The response must reproduce every record in full.

(Information supplied)

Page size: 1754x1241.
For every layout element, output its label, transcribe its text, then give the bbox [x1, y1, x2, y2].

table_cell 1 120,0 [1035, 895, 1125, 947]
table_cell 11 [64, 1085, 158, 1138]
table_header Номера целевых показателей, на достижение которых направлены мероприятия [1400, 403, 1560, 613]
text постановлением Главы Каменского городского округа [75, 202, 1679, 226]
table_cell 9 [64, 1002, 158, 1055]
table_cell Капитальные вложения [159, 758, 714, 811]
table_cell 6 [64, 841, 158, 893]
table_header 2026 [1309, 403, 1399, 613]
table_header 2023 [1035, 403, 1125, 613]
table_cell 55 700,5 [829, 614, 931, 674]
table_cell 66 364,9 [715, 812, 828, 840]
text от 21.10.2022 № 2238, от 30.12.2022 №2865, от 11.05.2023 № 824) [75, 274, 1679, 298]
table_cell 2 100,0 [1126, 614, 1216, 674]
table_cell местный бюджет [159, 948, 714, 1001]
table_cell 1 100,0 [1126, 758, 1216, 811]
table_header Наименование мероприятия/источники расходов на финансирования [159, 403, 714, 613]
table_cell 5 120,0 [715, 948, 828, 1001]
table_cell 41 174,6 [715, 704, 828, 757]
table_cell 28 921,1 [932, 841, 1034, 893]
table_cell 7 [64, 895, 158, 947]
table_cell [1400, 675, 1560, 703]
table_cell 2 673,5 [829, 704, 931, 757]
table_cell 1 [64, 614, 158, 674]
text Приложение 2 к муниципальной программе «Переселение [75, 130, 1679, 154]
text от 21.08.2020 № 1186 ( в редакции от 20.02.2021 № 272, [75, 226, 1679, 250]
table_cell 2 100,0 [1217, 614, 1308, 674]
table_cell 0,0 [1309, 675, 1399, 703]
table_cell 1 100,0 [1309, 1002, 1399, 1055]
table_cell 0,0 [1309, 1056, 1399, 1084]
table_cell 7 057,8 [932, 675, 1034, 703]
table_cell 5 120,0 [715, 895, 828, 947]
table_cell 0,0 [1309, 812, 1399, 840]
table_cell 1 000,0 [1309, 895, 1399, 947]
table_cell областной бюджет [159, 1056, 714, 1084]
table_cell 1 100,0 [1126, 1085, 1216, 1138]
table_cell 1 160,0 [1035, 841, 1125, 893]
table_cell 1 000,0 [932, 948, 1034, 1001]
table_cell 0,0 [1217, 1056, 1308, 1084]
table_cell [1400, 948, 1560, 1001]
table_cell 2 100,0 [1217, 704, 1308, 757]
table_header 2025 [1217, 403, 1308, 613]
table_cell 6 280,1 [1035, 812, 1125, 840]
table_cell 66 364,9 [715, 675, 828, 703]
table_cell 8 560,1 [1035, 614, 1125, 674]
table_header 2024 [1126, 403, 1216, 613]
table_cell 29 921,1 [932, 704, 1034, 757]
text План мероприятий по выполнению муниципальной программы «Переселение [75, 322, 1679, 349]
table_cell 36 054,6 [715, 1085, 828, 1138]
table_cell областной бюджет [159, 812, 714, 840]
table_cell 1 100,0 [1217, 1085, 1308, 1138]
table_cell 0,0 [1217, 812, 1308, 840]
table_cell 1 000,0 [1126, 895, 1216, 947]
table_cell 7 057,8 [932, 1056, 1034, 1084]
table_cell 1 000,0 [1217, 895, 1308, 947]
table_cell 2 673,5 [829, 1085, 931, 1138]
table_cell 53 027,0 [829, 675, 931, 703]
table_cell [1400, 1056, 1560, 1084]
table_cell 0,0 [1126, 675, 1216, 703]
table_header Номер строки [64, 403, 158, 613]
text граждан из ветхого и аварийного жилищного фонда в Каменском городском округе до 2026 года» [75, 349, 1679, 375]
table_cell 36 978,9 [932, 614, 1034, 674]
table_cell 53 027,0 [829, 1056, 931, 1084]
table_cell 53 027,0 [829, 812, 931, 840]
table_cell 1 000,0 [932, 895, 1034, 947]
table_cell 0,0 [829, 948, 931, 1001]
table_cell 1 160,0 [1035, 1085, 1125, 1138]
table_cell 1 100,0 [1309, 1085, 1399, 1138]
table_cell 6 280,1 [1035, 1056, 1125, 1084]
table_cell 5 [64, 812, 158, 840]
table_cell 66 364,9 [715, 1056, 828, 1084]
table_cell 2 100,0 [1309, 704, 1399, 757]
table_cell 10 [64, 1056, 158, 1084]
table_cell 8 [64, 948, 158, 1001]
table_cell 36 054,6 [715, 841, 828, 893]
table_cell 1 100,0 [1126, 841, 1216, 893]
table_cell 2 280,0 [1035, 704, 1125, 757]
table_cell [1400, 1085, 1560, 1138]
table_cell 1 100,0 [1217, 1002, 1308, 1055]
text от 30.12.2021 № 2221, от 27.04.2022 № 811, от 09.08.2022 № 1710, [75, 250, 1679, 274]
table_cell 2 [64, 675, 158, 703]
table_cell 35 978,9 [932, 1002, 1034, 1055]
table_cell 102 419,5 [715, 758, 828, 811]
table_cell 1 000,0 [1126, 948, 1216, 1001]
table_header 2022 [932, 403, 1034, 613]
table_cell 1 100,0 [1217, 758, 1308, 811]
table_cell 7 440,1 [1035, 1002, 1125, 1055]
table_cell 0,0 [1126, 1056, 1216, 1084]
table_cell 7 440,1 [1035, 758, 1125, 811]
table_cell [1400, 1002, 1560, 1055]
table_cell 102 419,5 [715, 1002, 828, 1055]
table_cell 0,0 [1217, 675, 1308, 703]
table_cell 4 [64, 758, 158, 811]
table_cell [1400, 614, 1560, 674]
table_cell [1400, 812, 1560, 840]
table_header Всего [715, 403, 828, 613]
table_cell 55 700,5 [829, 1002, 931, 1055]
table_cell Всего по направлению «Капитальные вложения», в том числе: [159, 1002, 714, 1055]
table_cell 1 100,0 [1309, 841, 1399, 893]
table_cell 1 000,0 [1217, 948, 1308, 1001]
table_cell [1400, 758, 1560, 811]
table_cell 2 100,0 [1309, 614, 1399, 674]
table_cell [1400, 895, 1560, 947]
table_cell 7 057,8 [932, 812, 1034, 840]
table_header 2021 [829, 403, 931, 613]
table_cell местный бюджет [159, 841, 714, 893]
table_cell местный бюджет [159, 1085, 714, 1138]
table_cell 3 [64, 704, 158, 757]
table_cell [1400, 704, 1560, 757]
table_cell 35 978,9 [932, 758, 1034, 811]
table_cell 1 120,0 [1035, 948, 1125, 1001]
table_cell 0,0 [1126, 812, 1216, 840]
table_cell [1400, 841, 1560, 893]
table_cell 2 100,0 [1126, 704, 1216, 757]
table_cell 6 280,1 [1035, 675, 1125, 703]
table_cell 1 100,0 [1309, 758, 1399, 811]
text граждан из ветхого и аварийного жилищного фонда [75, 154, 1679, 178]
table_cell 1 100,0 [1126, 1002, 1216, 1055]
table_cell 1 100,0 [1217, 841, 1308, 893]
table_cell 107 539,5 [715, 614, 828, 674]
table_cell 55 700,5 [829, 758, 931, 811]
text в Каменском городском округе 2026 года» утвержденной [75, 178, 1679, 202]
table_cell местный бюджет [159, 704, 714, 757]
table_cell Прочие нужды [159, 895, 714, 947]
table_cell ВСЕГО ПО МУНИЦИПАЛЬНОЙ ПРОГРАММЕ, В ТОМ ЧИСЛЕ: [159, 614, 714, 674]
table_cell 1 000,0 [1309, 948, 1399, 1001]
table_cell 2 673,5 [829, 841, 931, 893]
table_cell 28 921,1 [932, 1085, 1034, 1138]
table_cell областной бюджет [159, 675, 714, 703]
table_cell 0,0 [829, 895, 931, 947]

(End Information supplied)

Your response:
Page size: 1754x1241.
For every layout element, output its label, transcribe its text, then give the bbox [x1, y1, x2, y2].

table_cell 1 120,0 [1035, 895, 1125, 947]
table_cell 11 [64, 1085, 158, 1138]
table_header Номера целевых показателей, на достижение которых направлены мероприятия [1400, 403, 1560, 613]
text постановлением Главы Каменского городского округа [75, 202, 1679, 226]
table_cell 9 [64, 1002, 158, 1055]
table_cell Капитальные вложения [159, 758, 714, 811]
table_cell 6 [64, 841, 158, 893]
table_header 2026 [1309, 403, 1399, 613]
table_header 2023 [1035, 403, 1125, 613]
table_cell 55 700,5 [829, 614, 931, 674]
table_cell 66 364,9 [715, 812, 828, 840]
text от 21.10.2022 № 2238, от 30.12.2022 №2865, от 11.05.2023 № 824) [75, 274, 1679, 298]
table_cell 2 100,0 [1126, 614, 1216, 674]
table_cell местный бюджет [159, 948, 714, 1001]
table_cell 1 100,0 [1126, 758, 1216, 811]
table_header Наименование мероприятия/источники расходов на финансирования [159, 403, 714, 613]
table_cell 5 120,0 [715, 948, 828, 1001]
table_cell 41 174,6 [715, 704, 828, 757]
table_cell 28 921,1 [932, 841, 1034, 893]
table_cell 7 [64, 895, 158, 947]
table_cell [1400, 675, 1560, 703]
table_cell 2 673,5 [829, 704, 931, 757]
table_cell 1 [64, 614, 158, 674]
text Приложение 2 к муниципальной программе «Переселение [75, 130, 1679, 154]
text от 21.08.2020 № 1186 ( в редакции от 20.02.2021 № 272, [75, 226, 1679, 250]
table_cell 2 100,0 [1217, 614, 1308, 674]
table_cell 0,0 [1309, 675, 1399, 703]
table_cell 1 100,0 [1309, 1002, 1399, 1055]
table_cell 0,0 [1309, 1056, 1399, 1084]
table_cell 7 057,8 [932, 675, 1034, 703]
table_cell 5 120,0 [715, 895, 828, 947]
table_cell 0,0 [1309, 812, 1399, 840]
table_cell 1 000,0 [1309, 895, 1399, 947]
table_cell областной бюджет [159, 1056, 714, 1084]
table_cell 1 100,0 [1126, 1085, 1216, 1138]
table_cell 1 160,0 [1035, 841, 1125, 893]
table_cell 1 000,0 [932, 948, 1034, 1001]
table_cell 0,0 [1217, 1056, 1308, 1084]
table_cell [1400, 948, 1560, 1001]
table_cell 2 100,0 [1217, 704, 1308, 757]
table_header 2025 [1217, 403, 1308, 613]
table_cell 6 280,1 [1035, 812, 1125, 840]
table_cell 66 364,9 [715, 675, 828, 703]
table_cell 8 560,1 [1035, 614, 1125, 674]
table_header 2024 [1126, 403, 1216, 613]
table_cell 29 921,1 [932, 704, 1034, 757]
text План мероприятий по выполнению муниципальной программы «Переселение [75, 322, 1679, 349]
table_cell 36 054,6 [715, 1085, 828, 1138]
table_cell областной бюджет [159, 812, 714, 840]
table_cell 1 100,0 [1217, 1085, 1308, 1138]
table_cell 0,0 [1217, 812, 1308, 840]
table_cell 1 000,0 [1126, 895, 1216, 947]
table_cell 7 057,8 [932, 1056, 1034, 1084]
table_cell 1 000,0 [1217, 895, 1308, 947]
table_cell 2 673,5 [829, 1085, 931, 1138]
table_cell 53 027,0 [829, 675, 931, 703]
table_cell [1400, 1056, 1560, 1084]
table_cell 0,0 [1126, 675, 1216, 703]
table_header Номер строки [64, 403, 158, 613]
text граждан из ветхого и аварийного жилищного фонда в Каменском городском округе до 2026 года» [75, 349, 1679, 375]
table_cell 36 978,9 [932, 614, 1034, 674]
table_cell 53 027,0 [829, 1056, 931, 1084]
table_cell 53 027,0 [829, 812, 931, 840]
table_cell 1 000,0 [932, 895, 1034, 947]
table_cell 0,0 [829, 948, 931, 1001]
table_cell 1 160,0 [1035, 1085, 1125, 1138]
table_cell 1 100,0 [1309, 1085, 1399, 1138]
table_cell 6 280,1 [1035, 1056, 1125, 1084]
table_cell 5 [64, 812, 158, 840]
table_cell 66 364,9 [715, 1056, 828, 1084]
table_cell 2 100,0 [1309, 704, 1399, 757]
table_cell 10 [64, 1056, 158, 1084]
table_cell 8 [64, 948, 158, 1001]
table_cell 36 054,6 [715, 841, 828, 893]
table_cell 1 100,0 [1126, 841, 1216, 893]
table_cell 2 280,0 [1035, 704, 1125, 757]
table_cell [1400, 1085, 1560, 1138]
table_cell 1 100,0 [1217, 1002, 1308, 1055]
text от 30.12.2021 № 2221, от 27.04.2022 № 811, от 09.08.2022 № 1710, [75, 250, 1679, 274]
table_cell 2 [64, 675, 158, 703]
table_cell 35 978,9 [932, 1002, 1034, 1055]
table_cell 102 419,5 [715, 758, 828, 811]
table_cell 1 000,0 [1126, 948, 1216, 1001]
table_header 2022 [932, 403, 1034, 613]
table_cell 1 100,0 [1217, 758, 1308, 811]
table_cell 7 440,1 [1035, 1002, 1125, 1055]
table_cell 0,0 [1126, 1056, 1216, 1084]
table_cell 7 440,1 [1035, 758, 1125, 811]
table_cell [1400, 1002, 1560, 1055]
table_cell 102 419,5 [715, 1002, 828, 1055]
table_cell 0,0 [1217, 675, 1308, 703]
table_cell 4 [64, 758, 158, 811]
table_cell [1400, 614, 1560, 674]
table_cell [1400, 812, 1560, 840]
table_header Всего [715, 403, 828, 613]
table_cell 55 700,5 [829, 1002, 931, 1055]
table_cell Всего по направлению «Капитальные вложения», в том числе: [159, 1002, 714, 1055]
table_cell 1 100,0 [1309, 841, 1399, 893]
table_cell 1 000,0 [1217, 948, 1308, 1001]
table_cell [1400, 758, 1560, 811]
table_cell 2 100,0 [1309, 614, 1399, 674]
table_cell [1400, 895, 1560, 947]
table_cell 7 057,8 [932, 812, 1034, 840]
table_header 2021 [829, 403, 931, 613]
table_cell местный бюджет [159, 841, 714, 893]
table_cell местный бюджет [159, 1085, 714, 1138]
table_cell 3 [64, 704, 158, 757]
table_cell [1400, 704, 1560, 757]
table_cell 35 978,9 [932, 758, 1034, 811]
table_cell 1 120,0 [1035, 948, 1125, 1001]
table_cell 0,0 [1126, 812, 1216, 840]
table_cell [1400, 841, 1560, 893]
table_cell 2 100,0 [1126, 704, 1216, 757]
table_cell 6 280,1 [1035, 675, 1125, 703]
table_cell 1 100,0 [1309, 758, 1399, 811]
text граждан из ветхого и аварийного жилищного фонда [75, 154, 1679, 178]
table_cell 1 100,0 [1126, 1002, 1216, 1055]
table_cell 1 100,0 [1217, 841, 1308, 893]
table_cell 107 539,5 [715, 614, 828, 674]
table_cell 55 700,5 [829, 758, 931, 811]
text в Каменском городском округе 2026 года» утвержденной [75, 178, 1679, 202]
table_cell местный бюджет [159, 704, 714, 757]
table_cell Прочие нужды [159, 895, 714, 947]
table_cell ВСЕГО ПО МУНИЦИПАЛЬНОЙ ПРОГРАММЕ, В ТОМ ЧИСЛЕ: [159, 614, 714, 674]
table_cell 1 000,0 [1309, 948, 1399, 1001]
table_cell 2 673,5 [829, 841, 931, 893]
table_cell 28 921,1 [932, 1085, 1034, 1138]
table_cell областной бюджет [159, 675, 714, 703]
table_cell 0,0 [829, 895, 931, 947]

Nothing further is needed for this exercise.